----- DATA PROVIDED
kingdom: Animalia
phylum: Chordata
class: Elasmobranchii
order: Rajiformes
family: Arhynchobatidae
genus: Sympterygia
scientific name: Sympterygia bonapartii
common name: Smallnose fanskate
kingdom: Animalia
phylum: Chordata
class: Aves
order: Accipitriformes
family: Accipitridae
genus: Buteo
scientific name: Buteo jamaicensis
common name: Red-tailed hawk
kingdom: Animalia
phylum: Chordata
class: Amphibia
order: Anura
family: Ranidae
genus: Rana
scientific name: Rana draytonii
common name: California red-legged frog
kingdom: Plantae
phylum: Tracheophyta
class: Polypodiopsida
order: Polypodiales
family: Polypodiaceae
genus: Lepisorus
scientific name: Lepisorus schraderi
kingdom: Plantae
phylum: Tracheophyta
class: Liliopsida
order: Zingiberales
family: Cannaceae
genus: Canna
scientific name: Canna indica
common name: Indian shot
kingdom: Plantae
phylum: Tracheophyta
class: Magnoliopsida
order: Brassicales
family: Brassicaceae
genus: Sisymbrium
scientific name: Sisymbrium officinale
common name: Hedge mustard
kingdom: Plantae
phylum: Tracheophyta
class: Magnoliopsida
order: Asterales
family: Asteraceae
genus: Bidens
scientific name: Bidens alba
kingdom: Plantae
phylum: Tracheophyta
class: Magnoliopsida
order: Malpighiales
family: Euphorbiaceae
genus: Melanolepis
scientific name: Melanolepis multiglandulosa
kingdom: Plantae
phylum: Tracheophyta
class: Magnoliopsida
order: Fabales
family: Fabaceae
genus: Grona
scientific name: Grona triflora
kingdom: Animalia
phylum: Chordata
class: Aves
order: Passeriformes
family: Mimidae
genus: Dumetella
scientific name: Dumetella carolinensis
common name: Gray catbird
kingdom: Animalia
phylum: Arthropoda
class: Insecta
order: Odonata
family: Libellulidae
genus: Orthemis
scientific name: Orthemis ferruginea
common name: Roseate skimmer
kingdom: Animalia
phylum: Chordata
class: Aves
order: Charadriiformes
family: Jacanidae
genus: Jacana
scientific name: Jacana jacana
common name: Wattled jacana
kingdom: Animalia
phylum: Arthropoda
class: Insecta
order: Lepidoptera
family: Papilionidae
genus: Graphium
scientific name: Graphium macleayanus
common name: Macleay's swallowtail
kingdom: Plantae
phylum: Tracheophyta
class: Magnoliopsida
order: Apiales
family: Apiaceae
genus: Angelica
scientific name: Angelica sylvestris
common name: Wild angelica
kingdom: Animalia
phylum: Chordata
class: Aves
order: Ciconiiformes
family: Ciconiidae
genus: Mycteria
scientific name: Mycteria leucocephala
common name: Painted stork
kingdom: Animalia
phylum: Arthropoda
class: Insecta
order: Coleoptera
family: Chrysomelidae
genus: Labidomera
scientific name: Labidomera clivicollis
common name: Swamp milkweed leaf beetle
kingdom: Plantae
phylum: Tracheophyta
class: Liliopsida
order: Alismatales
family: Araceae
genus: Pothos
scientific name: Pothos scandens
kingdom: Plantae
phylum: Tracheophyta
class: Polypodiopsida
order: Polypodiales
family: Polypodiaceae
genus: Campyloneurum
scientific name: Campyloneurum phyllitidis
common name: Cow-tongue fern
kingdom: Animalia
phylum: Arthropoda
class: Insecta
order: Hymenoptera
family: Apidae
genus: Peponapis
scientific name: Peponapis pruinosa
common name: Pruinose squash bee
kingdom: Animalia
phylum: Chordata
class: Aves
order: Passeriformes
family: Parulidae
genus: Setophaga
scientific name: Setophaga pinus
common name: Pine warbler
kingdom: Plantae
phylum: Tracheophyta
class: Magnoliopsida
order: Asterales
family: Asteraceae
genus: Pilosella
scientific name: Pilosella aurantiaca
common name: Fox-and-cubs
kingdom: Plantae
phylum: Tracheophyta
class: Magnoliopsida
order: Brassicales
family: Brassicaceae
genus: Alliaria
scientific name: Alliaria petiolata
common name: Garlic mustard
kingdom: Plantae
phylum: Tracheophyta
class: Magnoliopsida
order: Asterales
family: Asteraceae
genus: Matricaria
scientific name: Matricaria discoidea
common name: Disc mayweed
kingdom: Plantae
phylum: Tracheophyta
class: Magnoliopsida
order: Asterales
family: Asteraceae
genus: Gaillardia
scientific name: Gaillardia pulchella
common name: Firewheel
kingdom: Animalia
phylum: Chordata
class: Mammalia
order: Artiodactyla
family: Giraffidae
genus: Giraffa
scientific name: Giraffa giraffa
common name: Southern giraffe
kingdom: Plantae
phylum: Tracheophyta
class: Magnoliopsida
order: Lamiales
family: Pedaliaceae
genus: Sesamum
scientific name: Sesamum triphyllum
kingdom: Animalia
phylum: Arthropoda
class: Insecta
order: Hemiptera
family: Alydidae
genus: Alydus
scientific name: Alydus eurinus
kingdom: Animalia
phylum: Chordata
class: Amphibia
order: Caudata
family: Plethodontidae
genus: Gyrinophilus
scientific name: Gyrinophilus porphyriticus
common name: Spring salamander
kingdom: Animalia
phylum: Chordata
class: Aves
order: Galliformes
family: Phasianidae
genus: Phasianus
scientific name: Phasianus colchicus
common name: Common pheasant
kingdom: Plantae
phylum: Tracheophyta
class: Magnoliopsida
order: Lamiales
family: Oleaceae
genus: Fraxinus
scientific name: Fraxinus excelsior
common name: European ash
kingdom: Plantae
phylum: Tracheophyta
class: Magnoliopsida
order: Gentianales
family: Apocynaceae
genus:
----------
**WHAT IS NEEDED**
Reproduce every line of the listing above word for word, from the first through the last.

**OUTPUT BELOW**
kingdom: Animalia
phylum: Chordata
class: Elasmobranchii
order: Rajiformes
family: Arhynchobatidae
genus: Sympterygia
scientific name: Sympterygia bonapartii
common name: Smallnose fanskate
kingdom: Animalia
phylum: Chordata
class: Aves
order: Accipitriformes
family: Accipitridae
genus: Buteo
scientific name: Buteo jamaicensis
common name: Red-tailed hawk
kingdom: Animalia
phylum: Chordata
class: Amphibia
order: Anura
family: Ranidae
genus: Rana
scientific name: Rana draytonii
common name: California red-legged frog
kingdom: Plantae
phylum: Tracheophyta
class: Polypodiopsida
order: Polypodiales
family: Polypodiaceae
genus: Lepisorus
scientific name: Lepisorus schraderi
kingdom: Plantae
phylum: Tracheophyta
class: Liliopsida
order: Zingiberales
family: Cannaceae
genus: Canna
scientific name: Canna indica
common name: Indian shot
kingdom: Plantae
phylum: Tracheophyta
class: Magnoliopsida
order: Brassicales
family: Brassicaceae
genus: Sisymbrium
scientific name: Sisymbrium officinale
common name: Hedge mustard
kingdom: Plantae
phylum: Tracheophyta
class: Magnoliopsida
order: Asterales
family: Asteraceae
genus: Bidens
scientific name: Bidens alba
kingdom: Plantae
phylum: Tracheophyta
class: Magnoliopsida
order: Malpighiales
family: Euphorbiaceae
genus: Melanolepis
scientific name: Melanolepis multiglandulosa
kingdom: Plantae
phylum: Tracheophyta
class: Magnoliopsida
order: Fabales
family: Fabaceae
genus: Grona
scientific name: Grona triflora
kingdom: Animalia
phylum: Chordata
class: Aves
order: Passeriformes
family: Mimidae
genus: Dumetella
scientific name: Dumetella carolinensis
common name: Gray catbird
kingdom: Animalia
phylum: Arthropoda
class: Insecta
order: Odonata
family: Libellulidae
genus: Orthemis
scientific name: Orthemis ferruginea
common name: Roseate skimmer
kingdom: Animalia
phylum: Chordata
class: Aves
order: Charadriiformes
family: Jacanidae
genus: Jacana
scientific name: Jacana jacana
common name: Wattled jacana
kingdom: Animalia
phylum: Arthropoda
class: Insecta
order: Lepidoptera
family: Papilionidae
genus: Graphium
scientific name: Graphium macleayanus
common name: Macleay's swallowtail
kingdom: Plantae
phylum: Tracheophyta
class: Magnoliopsida
order: Apiales
family: Apiaceae
genus: Angelica
scientific name: Angelica sylvestris
common name: Wild angelica
kingdom: Animalia
phylum: Chordata
class: Aves
order: Ciconiiformes
family: Ciconiidae
genus: Mycteria
scientific name: Mycteria leucocephala
common name: Painted stork
kingdom: Animalia
phylum: Arthropoda
class: Insecta
order: Coleoptera
family: Chrysomelidae
genus: Labidomera
scientific name: Labidomera clivicollis
common name: Swamp milkweed leaf beetle
kingdom: Plantae
phylum: Tracheophyta
class: Liliopsida
order: Alismatales
family: Araceae
genus: Pothos
scientific name: Pothos scandens
kingdom: Plantae
phylum: Tracheophyta
class: Polypodiopsida
order: Polypodiales
family: Polypodiaceae
genus: Campyloneurum
scientific name: Campyloneurum phyllitidis
common name: Cow-tongue fern
kingdom: Animalia
phylum: Arthropoda
class: Insecta
order: Hymenoptera
family: Apidae
genus: Peponapis
scientific name: Peponapis pruinosa
common name: Pruinose squash bee
kingdom: Animalia
phylum: Chordata
class: Aves
order: Passeriformes
family: Parulidae
genus: Setophaga
scientific name: Setophaga pinus
common name: Pine warbler
kingdom: Plantae
phylum: Tracheophyta
class: Magnoliopsida
order: Asterales
family: Asteraceae
genus: Pilosella
scientific name: Pilosella aurantiaca
common name: Fox-and-cubs
kingdom: Plantae
phylum: Tracheophyta
class: Magnoliopsida
order: Brassicales
family: Brassicaceae
genus: Alliaria
scientific name: Alliaria petiolata
common name: Garlic mustard
kingdom: Plantae
phylum: Tracheophyta
class: Magnoliopsida
order: Asterales
family: Asteraceae
genus: Matricaria
scientific name: Matricaria discoidea
common name: Disc mayweed
kingdom: Plantae
phylum: Tracheophyta
class: Magnoliopsida
order: Asterales
family: Asteraceae
genus: Gaillardia
scientific name: Gaillardia pulchella
common name: Firewheel
kingdom: Animalia
phylum: Chordata
class: Mammalia
order: Artiodactyla
family: Giraffidae
genus: Giraffa
scientific name: Giraffa giraffa
common name: Southern giraffe
kingdom: Plantae
phylum: Tracheophyta
class: Magnoliopsida
order: Lamiales
family: Pedaliaceae
genus: Sesamum
scientific name: Sesamum triphyllum
kingdom: Animalia
phylum: Arthropoda
class: Insecta
order: Hemiptera
family: Alydidae
genus: Alydus
scientific name: Alydus eurinus
kingdom: Animalia
phylum: Chordata
class: Amphibia
order: Caudata
family: Plethodontidae
genus: Gyrinophilus
scientific name: Gyrinophilus porphyriticus
common name: Spring salamander
kingdom: Animalia
phylum: Chordata
class: Aves
order: Galliformes
family: Phasianidae
genus: Phasianus
scientific name: Phasianus colchicus
common name: Common pheasant
kingdom: Plantae
phylum: Tracheophyta
class: Magnoliopsida
order: Lamiales
family: Oleaceae
genus: Fraxinus
scientific name: Fraxinus excelsior
common name: European ash
kingdom: Plantae
phylum: Tracheophyta
class: Magnoliopsida
order: Gentianales
family: Apocynaceae
genus:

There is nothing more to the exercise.